• _DATA IN THIS EXERCISE_
□ □ □ □ □ □ □

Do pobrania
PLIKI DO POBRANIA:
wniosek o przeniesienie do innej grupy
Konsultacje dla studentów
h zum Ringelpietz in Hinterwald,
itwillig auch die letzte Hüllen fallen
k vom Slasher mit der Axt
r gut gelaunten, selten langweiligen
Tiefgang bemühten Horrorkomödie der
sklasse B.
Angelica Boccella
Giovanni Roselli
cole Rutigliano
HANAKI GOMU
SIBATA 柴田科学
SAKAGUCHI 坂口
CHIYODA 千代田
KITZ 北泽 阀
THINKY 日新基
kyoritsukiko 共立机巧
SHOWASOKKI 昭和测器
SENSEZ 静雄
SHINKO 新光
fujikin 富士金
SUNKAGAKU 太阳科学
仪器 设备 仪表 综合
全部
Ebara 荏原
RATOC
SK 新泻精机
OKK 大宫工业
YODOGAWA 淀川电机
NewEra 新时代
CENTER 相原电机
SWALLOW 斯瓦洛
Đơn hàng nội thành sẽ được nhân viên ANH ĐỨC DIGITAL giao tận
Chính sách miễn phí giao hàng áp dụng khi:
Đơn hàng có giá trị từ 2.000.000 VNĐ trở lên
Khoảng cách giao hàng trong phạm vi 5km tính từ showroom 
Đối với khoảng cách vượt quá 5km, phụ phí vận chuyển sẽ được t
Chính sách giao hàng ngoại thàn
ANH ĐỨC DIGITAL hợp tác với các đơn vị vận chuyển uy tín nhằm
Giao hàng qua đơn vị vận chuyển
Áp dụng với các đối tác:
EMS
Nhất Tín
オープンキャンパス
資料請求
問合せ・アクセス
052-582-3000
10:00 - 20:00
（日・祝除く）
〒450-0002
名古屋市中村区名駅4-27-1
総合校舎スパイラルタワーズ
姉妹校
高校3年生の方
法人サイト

□ □ □ □ □ □ □

• _YOUR OBJECTIVE_
Arrange every line of text in the rows above as a numbered list, omitting any blank lines.

• _RESULT_
1. Do pobrania
2. PLIKI DO POBRANIA:
3. wniosek o przeniesienie do innej grupy
4. Konsultacje dla studentów
5. h zum Ringelpietz in Hinterwald,
6. itwillig auch die letzte Hüllen fallen
7. k vom Slasher mit der Axt
8. r gut gelaunten, selten langweiligen
9. Tiefgang bemühten Horrorkomödie der
10. sklasse B.
11. Angelica Boccella
12. Giovanni Roselli
13. cole Rutigliano
14. HANAKI GOMU
15. SIBATA 柴田科学
16. SAKAGUCHI 坂口
17. CHIYODA 千代田
18. KITZ 北泽 阀
19. THINKY 日新基
20. kyoritsukiko 共立机巧
21. SHOWASOKKI 昭和测器
22. SENSEZ 静雄
23. SHINKO 新光
24. fujikin 富士金
25. SUNKAGAKU 太阳科学
26. 仪器 设备 仪表 综合
27. 全部
28. Ebara 荏原
29. RATOC
30. SK 新泻精机
31. OKK 大宫工业
32. YODOGAWA 淀川电机
33. NewEra 新时代
34. CENTER 相原电机
35. SWALLOW 斯瓦洛
36. Đơn hàng nội thành sẽ được nhân viên ANH ĐỨC DIGITAL giao tận
37. Chính sách miễn phí giao hàng áp dụng khi:
38. Đơn hàng có giá trị từ 2.000.000 VNĐ trở lên
39. Khoảng cách giao hàng trong phạm vi 5km tính từ showroom 
40. Đối với khoảng cách vượt quá 5km, phụ phí vận chuyển sẽ được t
41. Chính sách giao hàng ngoại thàn
42. ANH ĐỨC DIGITAL hợp tác với các đơn vị vận chuyển uy tín nhằm
43. Giao hàng qua đơn vị vận chuyển
44. Áp dụng với các đối tác:
45. EMS
46. Nhất Tín
47. オープンキャンパス
48. 資料請求
49. 問合せ・アクセス
50. 052-582-3000
51. 10:00 - 20:00
52. （日・祝除く）
53. 〒450-0002
54. 名古屋市中村区名駅4-27-1
55. 総合校舎スパイラルタワーズ
56. 姉妹校
57. 高校3年生の方
58. 法人サイト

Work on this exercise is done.